Set task ▸
Copy every line of the material below, character for character.

Data for this task ▸
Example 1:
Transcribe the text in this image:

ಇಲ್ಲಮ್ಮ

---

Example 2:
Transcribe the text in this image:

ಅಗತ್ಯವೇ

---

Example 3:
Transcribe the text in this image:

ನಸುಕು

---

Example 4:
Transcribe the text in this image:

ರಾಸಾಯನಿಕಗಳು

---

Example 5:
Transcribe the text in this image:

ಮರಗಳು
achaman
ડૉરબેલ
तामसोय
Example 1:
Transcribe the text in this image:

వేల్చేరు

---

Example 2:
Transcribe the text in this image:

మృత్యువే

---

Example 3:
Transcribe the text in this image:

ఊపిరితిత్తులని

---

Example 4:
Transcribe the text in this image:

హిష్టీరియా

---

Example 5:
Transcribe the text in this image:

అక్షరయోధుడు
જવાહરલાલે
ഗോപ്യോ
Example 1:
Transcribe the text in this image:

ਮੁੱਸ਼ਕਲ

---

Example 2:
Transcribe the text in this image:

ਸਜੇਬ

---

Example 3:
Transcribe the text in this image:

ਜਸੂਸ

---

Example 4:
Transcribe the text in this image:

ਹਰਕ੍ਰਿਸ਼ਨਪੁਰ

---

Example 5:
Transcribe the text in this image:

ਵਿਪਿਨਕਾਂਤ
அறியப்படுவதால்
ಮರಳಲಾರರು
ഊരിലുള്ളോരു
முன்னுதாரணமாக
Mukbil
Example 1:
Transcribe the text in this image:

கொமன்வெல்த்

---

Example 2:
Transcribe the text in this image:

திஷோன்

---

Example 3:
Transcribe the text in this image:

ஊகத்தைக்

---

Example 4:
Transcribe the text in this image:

Response to this exercise ▸
Example 1:
Transcribe the text in this image:

ಇಲ್ಲಮ್ಮ

---

Example 2:
Transcribe the text in this image:

ಅಗತ್ಯವೇ

---

Example 3:
Transcribe the text in this image:

ನಸುಕು

---

Example 4:
Transcribe the text in this image:

ರಾಸಾಯನಿಕಗಳು

---

Example 5:
Transcribe the text in this image:

ಮರಗಳು
achaman
ડૉરબેલ
तामसोय
Example 1:
Transcribe the text in this image:

వేల్చేరు

---

Example 2:
Transcribe the text in this image:

మృత్యువే

---

Example 3:
Transcribe the text in this image:

ఊపిరితిత్తులని

---

Example 4:
Transcribe the text in this image:

హిష్టీరియా

---

Example 5:
Transcribe the text in this image:

అక్షరయోధుడు
જવાહરલાલે
ഗോപ്യോ
Example 1:
Transcribe the text in this image:

ਮੁੱਸ਼ਕਲ

---

Example 2:
Transcribe the text in this image:

ਸਜੇਬ

---

Example 3:
Transcribe the text in this image:

ਜਸੂਸ

---

Example 4:
Transcribe the text in this image:

ਹਰਕ੍ਰਿਸ਼ਨਪੁਰ

---

Example 5:
Transcribe the text in this image:

ਵਿਪਿਨਕਾਂਤ
அறியப்படுவதால்
ಮರಳಲಾರರು
ഊരിലുള്ളോരു
முன்னுதாரணமாக
Mukbil
Example 1:
Transcribe the text in this image:

கொமன்வெல்த்

---

Example 2:
Transcribe the text in this image:

திஷோன்

---

Example 3:
Transcribe the text in this image:

ஊகத்தைக்

---

Example 4:
Transcribe the text in this image:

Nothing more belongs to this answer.